UPC Schweiz mit tiefstem Umsatz seit neun Jahren

Die Kabelnetzbetreiberin hat aufgrund der Coronakrise kräftig an Umsatz eingebüsst. Wegen des Lockdowns haben die Verkäufe im April und Mai abgenommen.

(AWP) Die Talfahrt bei UPC ist auch im Frühling weitergegangen. Die grösste Kabelnetzbetreiberin der Schweiz erlitt im zweiten Quartal einen Umsatzrückgang von 8,6% auf noch 288,3 Mio. Fr.

Das ist das schlechteste Quartalsergebnis seit neun Jahren. Letztmals hatte UPC im dritten Quartal 2011 mit 283,6 Mio. Fr. weniger Umsatz erzielt. Damals hatte das Unternehmen noch den Beinamen Cablecom.

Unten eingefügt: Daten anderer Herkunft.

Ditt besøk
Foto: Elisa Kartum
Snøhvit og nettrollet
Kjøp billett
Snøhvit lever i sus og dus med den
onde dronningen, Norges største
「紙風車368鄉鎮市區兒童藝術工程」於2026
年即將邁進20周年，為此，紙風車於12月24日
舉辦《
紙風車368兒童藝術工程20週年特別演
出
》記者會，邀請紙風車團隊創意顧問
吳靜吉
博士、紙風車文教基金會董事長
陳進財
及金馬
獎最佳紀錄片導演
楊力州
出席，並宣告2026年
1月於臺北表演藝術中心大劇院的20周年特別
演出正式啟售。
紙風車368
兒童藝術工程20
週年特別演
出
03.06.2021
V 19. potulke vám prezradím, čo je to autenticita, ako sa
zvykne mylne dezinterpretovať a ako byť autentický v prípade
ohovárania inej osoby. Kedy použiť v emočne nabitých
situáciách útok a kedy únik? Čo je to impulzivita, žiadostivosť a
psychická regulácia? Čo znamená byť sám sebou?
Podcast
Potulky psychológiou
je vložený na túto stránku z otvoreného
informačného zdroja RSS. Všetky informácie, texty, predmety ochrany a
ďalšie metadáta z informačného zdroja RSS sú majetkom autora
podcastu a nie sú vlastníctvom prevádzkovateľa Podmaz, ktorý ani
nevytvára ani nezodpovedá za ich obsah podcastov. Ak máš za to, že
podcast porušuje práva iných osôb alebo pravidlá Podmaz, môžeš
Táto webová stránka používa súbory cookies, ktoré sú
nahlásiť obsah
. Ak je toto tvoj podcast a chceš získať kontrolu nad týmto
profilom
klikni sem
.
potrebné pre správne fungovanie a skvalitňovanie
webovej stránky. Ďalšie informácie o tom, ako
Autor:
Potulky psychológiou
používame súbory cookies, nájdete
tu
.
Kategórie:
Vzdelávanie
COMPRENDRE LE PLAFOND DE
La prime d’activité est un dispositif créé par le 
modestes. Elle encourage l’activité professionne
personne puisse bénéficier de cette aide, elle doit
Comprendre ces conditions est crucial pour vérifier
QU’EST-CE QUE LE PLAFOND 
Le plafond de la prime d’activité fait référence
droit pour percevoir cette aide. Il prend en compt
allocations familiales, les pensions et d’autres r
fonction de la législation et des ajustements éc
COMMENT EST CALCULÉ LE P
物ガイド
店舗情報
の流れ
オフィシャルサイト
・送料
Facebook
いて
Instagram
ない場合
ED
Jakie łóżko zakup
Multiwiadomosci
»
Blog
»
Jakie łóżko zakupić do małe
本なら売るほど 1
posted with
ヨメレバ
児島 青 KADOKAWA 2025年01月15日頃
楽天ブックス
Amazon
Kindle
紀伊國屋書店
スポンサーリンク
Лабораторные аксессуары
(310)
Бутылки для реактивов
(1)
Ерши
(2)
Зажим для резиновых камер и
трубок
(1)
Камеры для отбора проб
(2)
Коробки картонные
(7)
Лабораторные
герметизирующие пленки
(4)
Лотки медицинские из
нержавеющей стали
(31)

Grund für den jetzigen Rückgang sei die Coronakrise und der intensive Wettbewerb, erklärte UPC am Dienstag in einem Communiqué. Durch die Eindämmungsmassnahmen des Bundesrates hätten die Verkäufe wegen geschlossener Partnershops im April und Mai abgenommen. Mit den Lockerungen im Juni seien die Verkäufe dann wieder gestiegen, sogar über das Vorjahresniveau.